Provides primary and secondary school teachers, as well as non-formal education facilitators, with specialized guidance, ideas, and advice for designing educational activities suggested contribute to the development 3 financial education pillars: financial competency, capacity, and culture.
Every teacher in the program has access to Financial Educator - an AI assistant designed specifically to support financial education, acting as a co-facilitator available 24/7.
Instant Answers
Teachers can ask questions about financial concepts, teaching methods, or adapting content for different age groups.
The AI responds in the language you use to address it.
Content Creation
Create exercises, scenarios, and activities tailored to the class level and workshop objectives.
Ongoing support
Provides clarity on concepts, easy-to-apply teaching frameworks, and real-life examples.
Key Principles
The Financial Educator does not provide “perfect answers,” but rather encourages reflection and critical thinking. They serve as a role model, not an absolute authority; they recommend verifying information.
Financial education is evolving rapidly. An AI assistant ensures that teachers always have access to up-to-date information, relevant examples, and personalized support, without having to rely on the availability of a human trainer.

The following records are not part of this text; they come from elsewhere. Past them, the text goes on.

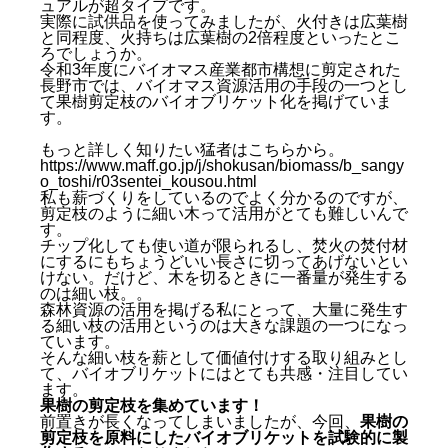
ュアルが超タイプです。
実際に試供品を使ってみましたが、火付きは広葉樹
と同程度、火持ちは広葉樹の2倍程度といったとこ
ろでしょうか。
令和3年度にバイオマス産業都市構想に剪定された
長野市では、バイオマス資源活用の手段の一つとし
て果樹剪定枝のバイオブリケット化を掲げていま
す。
もっと詳しく知りたい猛者はこちらから。
https://www.maff.go.jp/j/shokusan/biomass/b_sangy
o_toshi/r03sentei_kousou.html
私も薪づくりをしているのでよく分かるのですが、
剪定枝のように細い木って活用がとても難しいんで
す。
チップ化しても使い道が限られるし、焚火の焚付材
にするにもちょうどいい長さに切ってあげないとい
けない。だけど、木を切るときに一番量が発生する
のは細い枝。。
森林資源の活用を掲げる私にとって、大量に発生す
る細い枝の活用というのは大きな課題の一つになっ
ています。
そんな細い枝を薪として価値付けする取り組みとし
て、バイオブリケットにはとても共感・注目してい
ます。
果樹の剪定枝を集めています！
前置きが長くなってしまいましたが、今回、
果樹の
剪定枝を原料にしたバイオブリケットを試験的に製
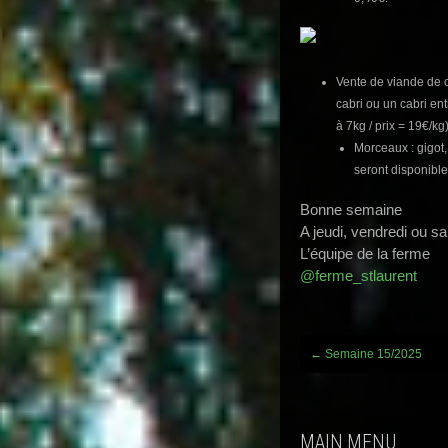
Vente de viande de c
cabri ou un cabri ent
à 7kg / prix = 19€/kg
Morceaux : gigot,
seront disponibl
Bonne semaine
A jeudi, vendredi ou s
L’équipe de la ferme
@ferme_stlaurent
Post
←
Semaine 15/2025
navigation
MAIN MENU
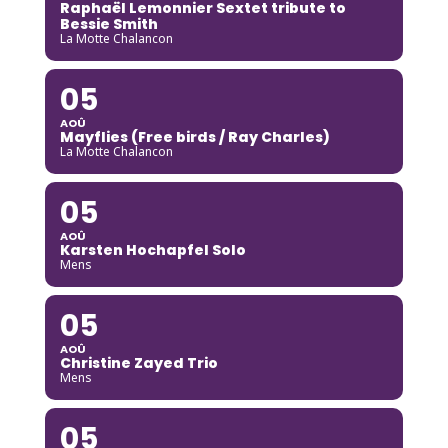
Raphaël Lemonnier Sextet tribute to
Bessie Smith
La Motte Chalancon
05
AOÛ
Mayflies (Free birds / Ray Charles)
La Motte Chalancon
05
AOÛ
Karsten Hochapfel Solo
Mens
05
AOÛ
Christine Zayed Trio
Mens
05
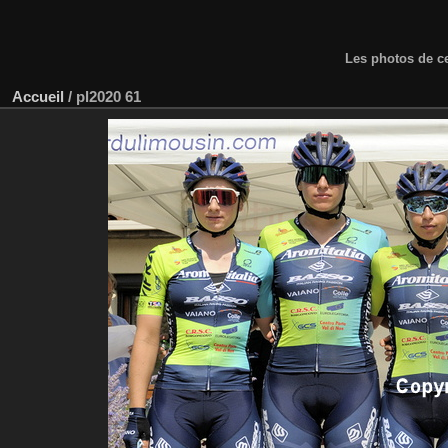
Les photos de ce
Accueil
/
pl2020 61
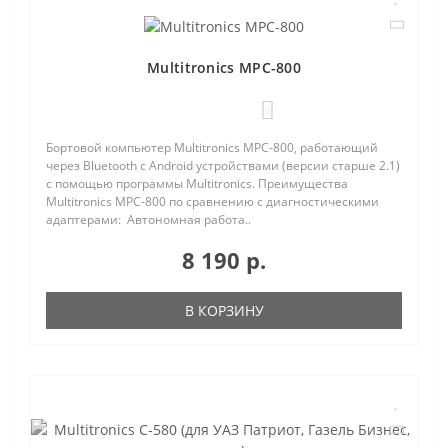
Multitronics MPC-800
0
Бортовой компьютер Multitronics MPC-800, работающий
через Bluetooth с Android устройствами (версии старше 2.1)
с помощью программы Multitronics. Преимущества
Multitronics MPC-800 по сравнению с диагностическими
адаптерами: Автономная работа..
8 190 р.
В КОРЗИНУ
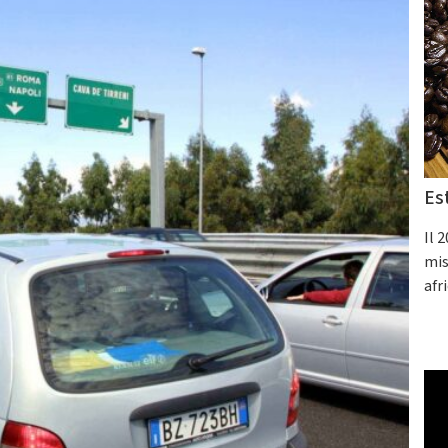
Es
Il 
mis
afr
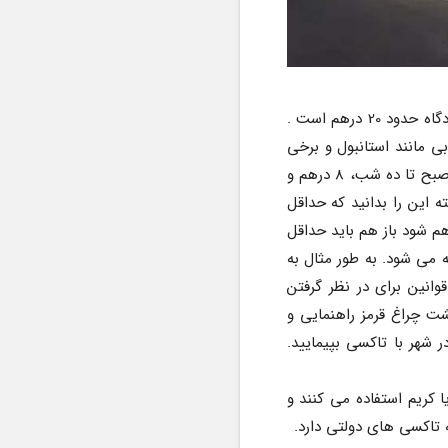
تاکسی های دبی اگر به صورت تلفنی رزرو شود ورودی حدود 12 درهم دارد. و ورودی تاکسی های فرودگاه حدود 20 درهم است . 
یعنی به محض ورود به تاکسی این مبلغ به هزینه تاکسی شما اضافه می شود . هزینه تاکسی در دبی مانند استانبول و برخی 
دیگر از شهرهای دنیا با تاکسی متر محاسبه می شود. هزینه ورودی تاکسی های دبی از ساعت شش صبح تا ده شب، 8 درهم و 
از ساعت ده شب تا شش صبح 9 درهم است که علاوه بر هزینه مسیر از مسافر دریافت می شود. البته این را بدانید که حداقل 
هزینه تاکسی در دبی، 12 درهم است. بدین صورت که شما اگر مسیری را طی کنید که هزینه اش 9 درهم شود باز هم باید حداقل 
کرایه ( 12 درهم ) را به راننده پرداخت کنید. قیمت تاکسی در دبی با دو مولفه کیلومتر و زمان محاسبه می شود. به طور مثال به 
ازای هر یک کیلومتر مسیر، 3 درهم و در هر دقیقه 1 درهم به مبلغ تاکسی اضافه می شود. این قوانین برای در نظر گرفتن 
ترافیک و دیگر توقف هایی است که راننده در طول مسیر ممکن است داشته باشد. مثلا ایستادن پشت چراغ قرمز راهنمایی و 
رانندگی نیز هزینه مازاد دارد. با این اوصاف متوجه شده اید که اگر بخواهید در روز، چند مسیر را در شهر با تاکسی بپیمایید. 
کرایه تاکسی های شخصی هم به این صورت است که رانندگان آن معمولا از برنامه هایی مثل اوبر یا کریم استفاده می کنند و 
ه تاکسی های دولتی دارد.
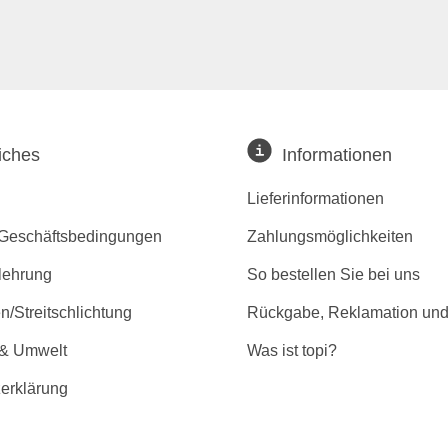
iches
Informationen
Lieferinformationen
 Geschäftsbedingungen
Zahlungsmöglichkeiten
lehrung
So bestellen Sie bei uns
/Streitschlichtung
Rückgabe, Reklamation und
 & Umwelt
Was ist topi?
erklärung
r Barrierefreiheit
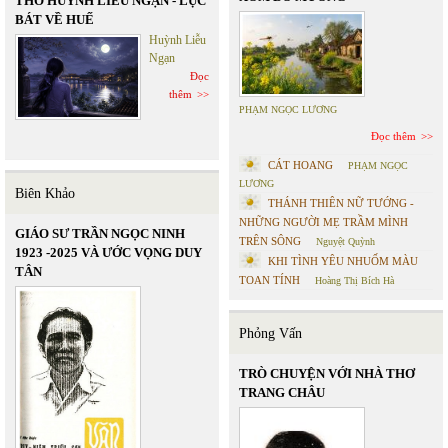
THƠ HUỲNH LIỄU NGẠN - LỤC
BÁT VỀ HUẾ
Huỳnh Liễu
Ngạn
Đọc
thêm
PHẠM NGỌC LƯƠNG
Đọc thêm
CÁT HOANG
PHẠM NGỌC
LƯƠNG
Biên Khảo
THÁNH THIÊN NỮ TƯỚNG -
NHỮNG NGƯỜI MẸ TRẦM MÌNH
GIÁO SƯ TRẦN NGỌC NINH
TRÊN SÔNG
Nguyệt Quỳnh
1923 -2025 VÀ ƯỚC VỌNG DUY
KHI TÌNH YÊU NHUỐM MÀU
TÂN
TOAN TÍNH
Hoàng Thị Bích Hà
Phỏng Vấn
TRÒ CHUYỆN VỚI NHÀ THƠ
TRANG CHÂU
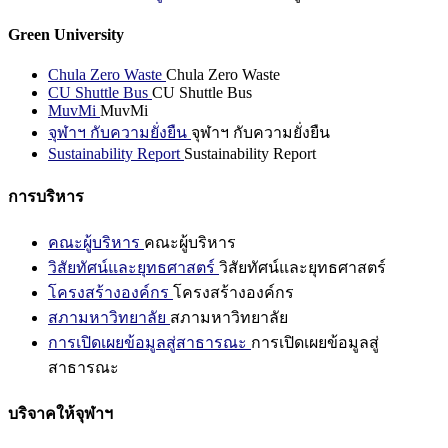
Green University
Chula Zero Waste
Chula Zero Waste
CU Shuttle Bus
CU Shuttle Bus
MuvMi
MuvMi
จุฬาฯ กับความยั่งยืน
จุฬาฯ กับความยั่งยืน
Sustainability Report
Sustainability Report
การบริหาร
คณะผู้บริหาร
คณะผู้บริหาร
วิสัยทัศน์และยุทธศาสตร์
วิสัยทัศน์และยุทธศาสตร์
โครงสร้างองค์กร
โครงสร้างองค์กร
สภามหาวิทยาลัย
สภามหาวิทยาลัย
การเปิดเผยข้อมูลสู่สาธารณะ
การเปิดเผยข้อมูลสู่
สาธารณะ
บริจาคให้จุฬาฯ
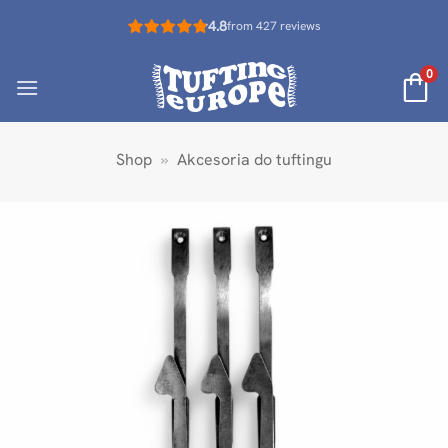
Przewiń
4.8
from 427 reviews
do
zawartości
0
Shop
»
Akcesoria do tuftingu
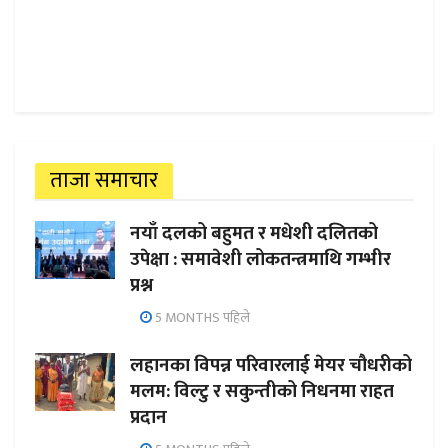
ताजा समाचार
नयाँ दलको बहुमत र मधेशी दलितको
उपेक्षा : समावेशी लोकतन्त्रमाथि गम्भीर
प्रश्न
5 MONTHS पहिले
लहानका विपन्न परिवारलाई मेयर चौधरीको
मलम: विल्टु र सकुन्तीको निधनमा राहत
प्रदान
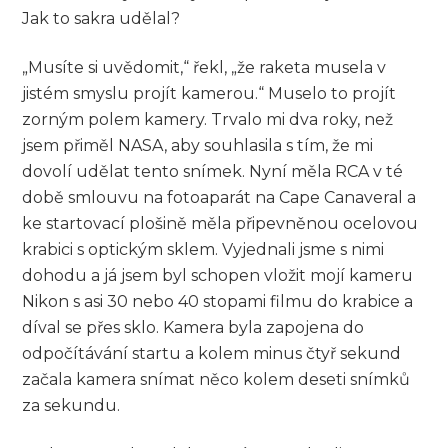
Jak to sakra udělal?
„Musíte si uvědomit,“ řekl, „že raketa musela v
jistém smyslu projít kamerou.“ Muselo to projít
zorným polem kamery. Trvalo mi dva roky, než
jsem přiměl NASA, aby souhlasila s tím, že mi
dovolí udělat tento snímek. Nyní měla RCA v té
době smlouvu na fotoaparát na Cape Canaveral a
ke startovací plošině měla připevněnou ocelovou
krabici s optickým sklem. Vyjednali jsme s nimi
dohodu a já jsem byl schopen vložit mojí kameru
Nikon s asi 30 nebo 40 stopami filmu do krabice a
díval se přes sklo. Kamera byla zapojena do
odpočítávání startu a kolem minus čtyř sekund
začala kamera snímat něco kolem deseti snímků
za sekundu.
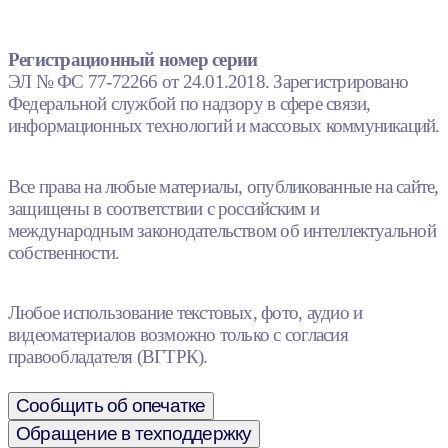
Регистрационный номер серии
ЭЛ № ФС 77-72266 от 24.01.2018. Зарегистрировано
Федеральной службой по надзору в сфере связи,
информационных технологий и массовых коммуникаций.
Все права на любые материалы, опубликованные на сайте,
защищены в соответствии с российским и
международным законодательством об интеллектуальной
собственности.
Любое использование текстовых, фото, аудио и
видеоматериалов возможно только с согласия
правообладателя (ВГТРК).
Сообщить об опечатке
Обращение в техподдержку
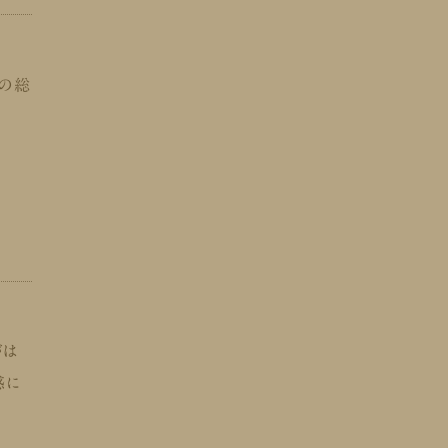
」の総
がは
感に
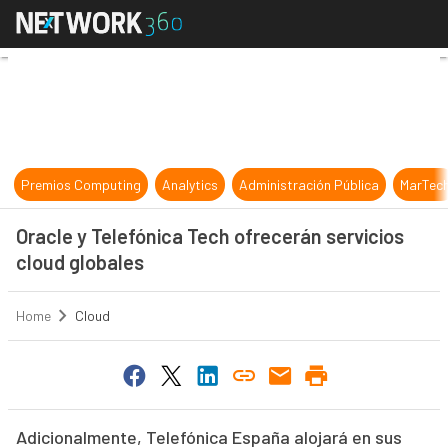
Oracle y Telefónica Tech ofrecerán 
Premios Computing
Analytics
Administración Pública
MarTec
Oracle y Telefónica Tech ofrecerán servicios
cloud globales
Home
Cloud
Adicionalmente, Telefónica España alojará en sus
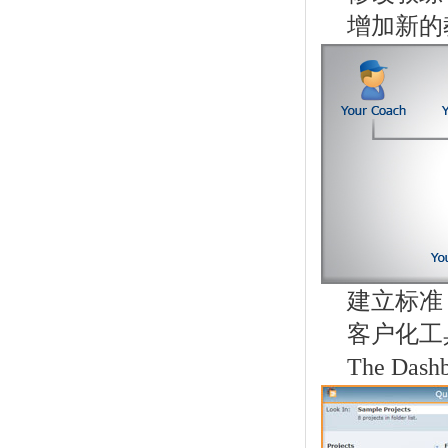
增加新的
建立标准
客户化工
The Dash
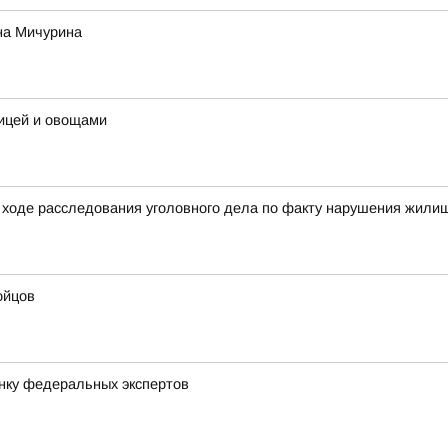
на Мичурина
рицей и овощами
ходе расследования уголовного дела по факту нарушения жилищ
ойцов
нку федеральных экспертов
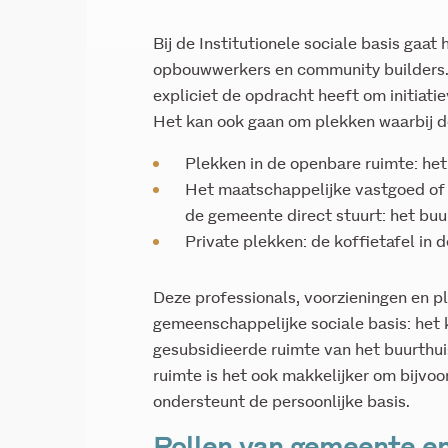
Bij de Institutionele sociale basis gaat
opbouwwerkers en community builders.
expliciet de opdracht heeft om initiatie
Het kan ook gaan om plekken waarbij de
Plekken in de openbare ruimte: het 
Het maatschappelijke vastgoed of 
de gemeente direct stuurt: het buu
Private plekken: de koffietafel in 
Deze professionals, voorzieningen en 
gemeenschappelijke sociale basis: het 
gesubsidieerde ruimte van het buurthui
ruimte is het ook makkelijker om bijvo
ondersteunt de persoonlijke basis.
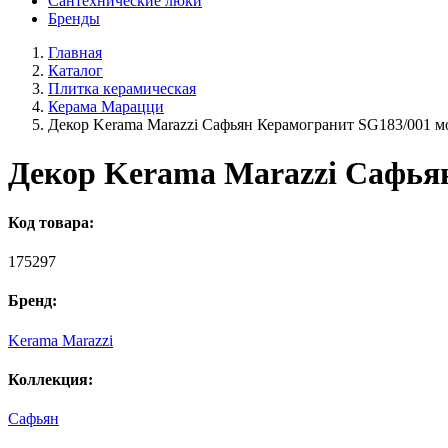
Сантехнические люки
Бренды
Главная
Каталог
Плитка керамическая
Керама Марацци
Декор Kerama Marazzi Сафьян Керамогранит SG183/001 м
Декор Kerama Marazzi Сафьян
Код товара:
175297
Бренд:
Kerama Marazzi
Коллекция:
Сафьян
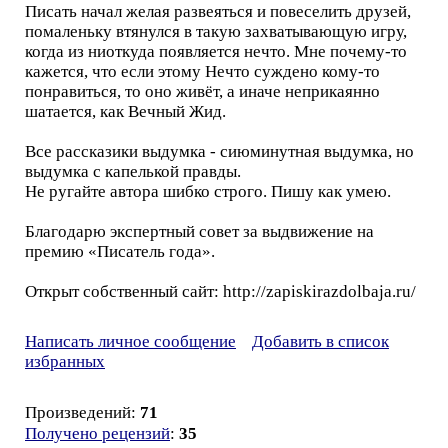
Писать начал желая развеяться и повеселить друзей,
помаленьку втянулся в такую захватывающую игру,
когда из ниоткуда появляется нечто. Мне почему-то
кажется, что если этому Нечто суждено кому-то
понравиться, то оно живёт, а иначе неприкаянно
шатается, как Вечный Жид.
Все рассказики выдумка - сиюминутная выдумка, но
выдумка с капелькой правды.
Не ругайте автора шибко строго. Пишу как умею.
Благодарю экспертный совет за выдвижение на
премию «Писатель года».
Открыт собственный сайт: http://zapiskirazdolbaja.ru/
Написать личное сообщение
Добавить в список
избранных
Произведений:
71
Получено рецензий
:
35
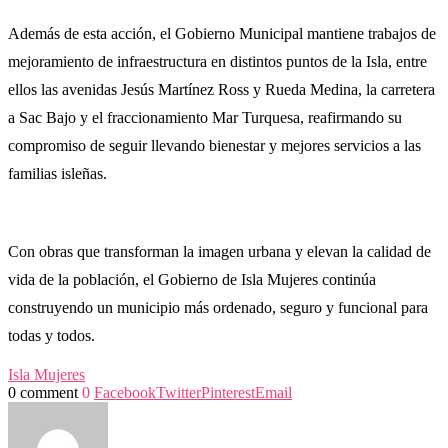
Además de esta acción, el Gobierno Municipal mantiene trabajos de
mejoramiento de infraestructura en distintos puntos de la Isla, entre
ellos las avenidas Jesús Martínez Ross y Rueda Medina, la carretera
a Sac Bajo y el fraccionamiento Mar Turquesa, reafirmando su
compromiso de seguir llevando bienestar y mejores servicios a las
familias isleñas.
Con obras que transforman la imagen urbana y elevan la calidad de
vida de la población, el Gobierno de Isla Mujeres continúa
construyendo un municipio más ordenado, seguro y funcional para
todas y todos.
Isla Mujeres
0 comment
0
Facebook
Twitter
Pinterest
Email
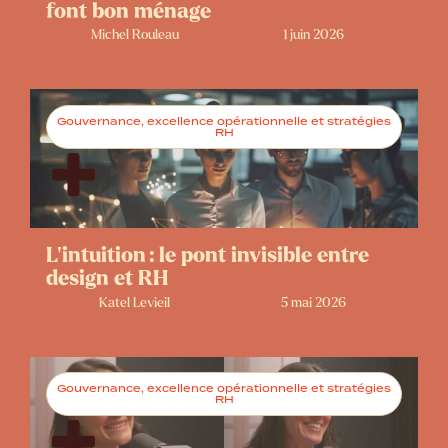
font bon ménage
Michel Rouleau
1 juin 2026
Gouvernance, excellence opérationnelle et stratégies
RH
L’intuition : le pont invisible entre
design et RH
Katel Levieil
5 mai 2026
Gouvernance, excellence opérationnelle et stratégies
RH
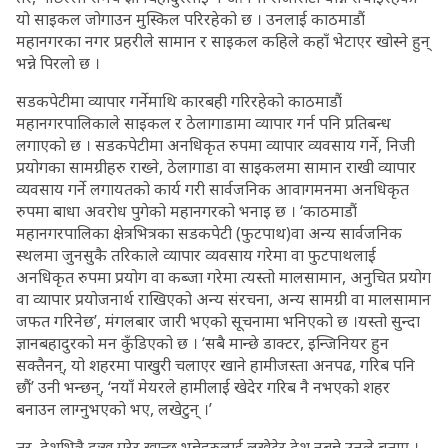
यो साइकल जोगाउन मुस्किल परिरहेको छ । उनलाई काठमाडौं
महानगरका नगर प्रहरीले सामान र साइकल कहिले कहाँ भेटाएर खोस्ने हुन्
भन्ने पिरलो छ ।
सडकपेटीमा व्यापार गर्नेमाथि कारबही गरिरहेको काठमाडौं
महानगरपालिकाले साइकल र ठेलागाडामा व्यापार गर्न पनि प्रतिबन्ध
लगाएको छ । सडकपेटीमा अनधिकृत रुपमा व्यापार व्यवसाय गर्ने, निजी
प्रयोगका सामग्रीहरु राख्ने, ठेलागाडा वा साइकलमा सामान राखी व्यापार
व्यवसाय गर्ने लगायतको कार्य गरी सार्वजनिक आवागमनमा अनधिकृत
रुपमा बाधा अवरोध पुगेको महानगरको भनाइ छ । ‘काठमाडौं
महानगरपालिका क्षेत्रभित्रका सडकपेटी (फुटपाथ)वा अन्य सार्वजनिक
स्थलमा जुनसुकै तरिकाले व्यापार व्यवसाय गरेमा वा फुटपाथलाई
अनधिकृत रुपमा प्रयोग वा कब्जा गरेमा त्यस्तो मालसामान, अनुचित प्रयोग
वा व्यापार प्रयोजनार्थ राखिएको अन्य संरचना, अन्य सामग्री वा मालसामान
जफत गरिनेछ’, मंगलबार जारी भएको सूचनामा भनिएको छ ।यस्तो सुन्दा
ज्ञानबहादुरको मन कुँडिएको छ । ‘सबै मान्छे डाक्टर, इन्जिनियर हुन
सक्तैनन्, यो शहरमा पाखुरी चलाएर खाने हामीजस्ता अनपढ, गरिब पनि
छौं’ उनी भन्छन्, ‘नयाँ मेयरले हामीलाई खेदेर गरिब नै नभएको शहर
बनाउन लाग्नुभएको भए, लखेटुन् ।’
तर, देशभित्रै दुःख गरेर खान्छु भन्नेहरुलाई लखेटेर देश नबन्ने उनले बताए ।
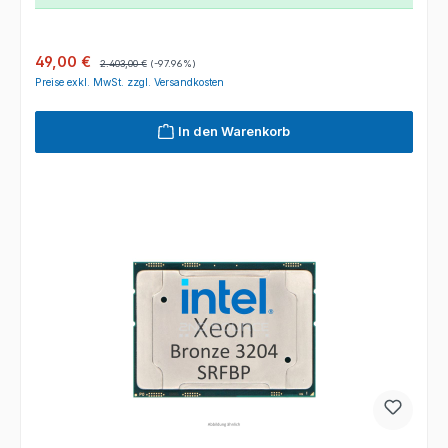
Verkaufspreis:
Regulärer Preis:
49,00 €
2.403,00 €
(-97.96%)
Preise exkl. MwSt. zzgl. Versandkosten
In den Warenkorb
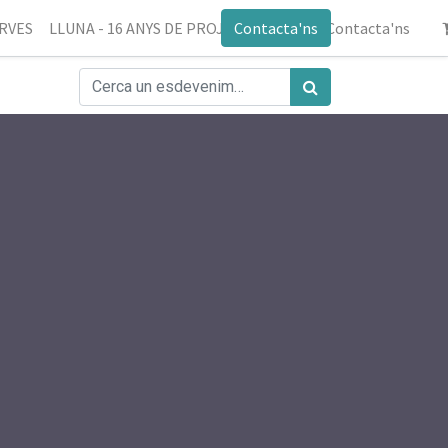
ERVES
LLUNA - 16 ANYS DE PROJECTE
Contacta'ns
Blog
Contacta'ns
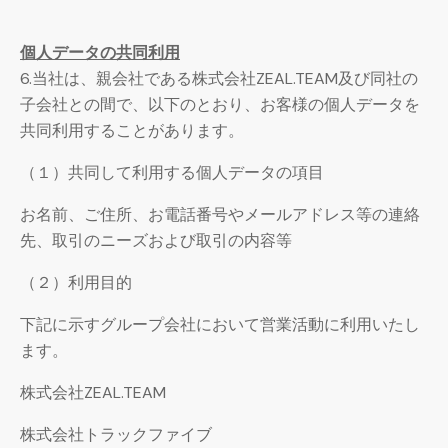
個人データの共同利用
6.当社は、親会社である株式会社ZEAL.TEAM及び同社の
子会社との間で、以下のとおり、お客様の個人データを
共同利用することがあります。
（１）共同して利用する個人データの項目
お名前、ご住所、お電話番号やメールアドレス等の連絡
先、取引のニーズおよび取引の内容等
（２）利用目的
下記に示すグループ会社において営業活動に利用いたし
ます。
株式会社ZEAL.TEAM
株式会社トラックファイブ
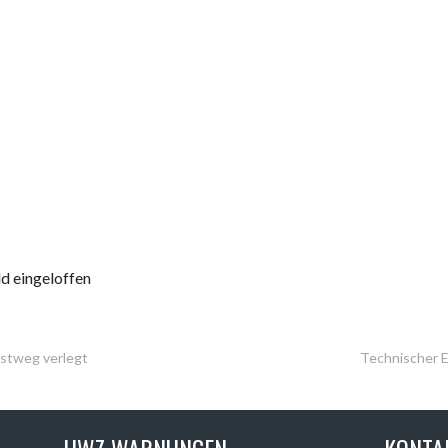
d eingeloffen
rstweg verlegt
Technischer E
UWZ WARNUNGEN
KONTA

The Financial Educator operates based on a robust ecosystem of international frameworks and best practices in financial education and AI ethics.
This Financial Educator is built on 4 major pillars of legitimacy:
1. International frameworks (OECD/INFE, EU)
define competencies
2. European policies
provide strategic direction
3. Empirical studies
validate the impact
4. Real-world educational practices
ensure applicability
A robust architecture of international references, combining conceptual frameworks, public policies, empirical studies, and applied educational resources.
1. REFERENCE FRAMEWORKS (Conceptual frameworks)
These are the “backbone” of FI - they define what financial literacy means and how it develops:
OECD/INFE Core Competencies Framework for Youth & Adults - defines competencies across 3 dimensions: knowledge, skills, attitudes & behaviors;
EU/OECD Financial Competence Framework for Adults (2022) - digital financial competencies, sustainability competencies, and financial resilience;
EU/OECD Financial Competence Framework for Children & Youth (2023) - 4 areas: money & transactions, planning & managing finances, risk & reward, financial landscape, and cross-cutting dimensions (digital, sustainability, citizenship);
OECD/INFE Framework for MSMEs (2018) - competencies for entrepreneurs and business
2. Key concepts integrated into AI
Financial literacy = knowledge + skills + attitudes + behaviors,
Financial capability = application of competencies + context + access,
Financial capacity (practical application),
Financial culture (social norms and collective behaviors).
3. EUROPEAN POLICIES AND STRATEGIES (regulatory direction, recommendations, and public policies)
EU Financial Literacy Strategy (2025) - financial education = essential life skill, with a focus on: financial resilience, inclusion, digitalization.
FSUG Recommendations 2024–2029 - priorities: access to simple products, consumer protection, financial inclusion, digitalization, and sustainability.
Digital Education Action Plan (2021–2027) - development of critical digital skills and responsible use of technology.
4. EMPIRICAL STUDIES (Evidence-based - these justify why financial education is important)
Major global studies
OECD/INFE 2023 Survey - measures: knowledge, behavior, attitudes, digital financial literacy.
OECD/INFE Toolkit 2022 - standardized assessment tool, internationally comparable scores.
Standard & Poor’s Global Financial Literacy Survey - only ~1 in 3 adults is financially literate.
Investment material (Anghel) - Romania ~22% financial literacy level.
Academic studies (evidence-based)
Lusardi & Mitchell (2014) - financial education = human capital, influences saving, investing, and retirement.
Financial Capability Review (Xiao, 2022) - financial capability = skills + behaviors + opportunities.
Culture & Financial Capability (Bialowolski, 2023) - culture directly influences financial behaviors.
Culture & Financial Literacy (Brown et al.) - financial socialization influences literacy levels.
5. EDUCATIONAL MODELS AND PRACTICES (Applied learning)
AI is not just theoretical; it integrates applied models:
Examples included
Money Matters (UK)
My Finance Coach (Germany)
Școala de Bani (Romania)
FLIP Erste Financial Life Park (Austria)
Play4FinancialSkills (Romania)
Narrative and experiential resources - storytelling + reflection + practice
“Me and Money – a financial journal for teenagers” (Romania)
“Wallet City” (Romania)
Promotes:
gamification
learning by doing
personal reflection
real-life decisions
6. INNOVATIVE ELEMENTS OF THIS AI
What sets it apart from a simple financial education course:
Holistic integration (OECD-aligned) - The AI combines: Financial competency (what I know and can do), Financial capacity (how I apply it), Financial culture (what we do together).
Digital integration (DEAP 2021–2027) - digital finance, online risks (fraud, finfluencers, crypto), AI, and financial decisions.
Modern pedagogical approach - Kolb’s experiential learning, gamification, micro-learning, inclusion, and personalization.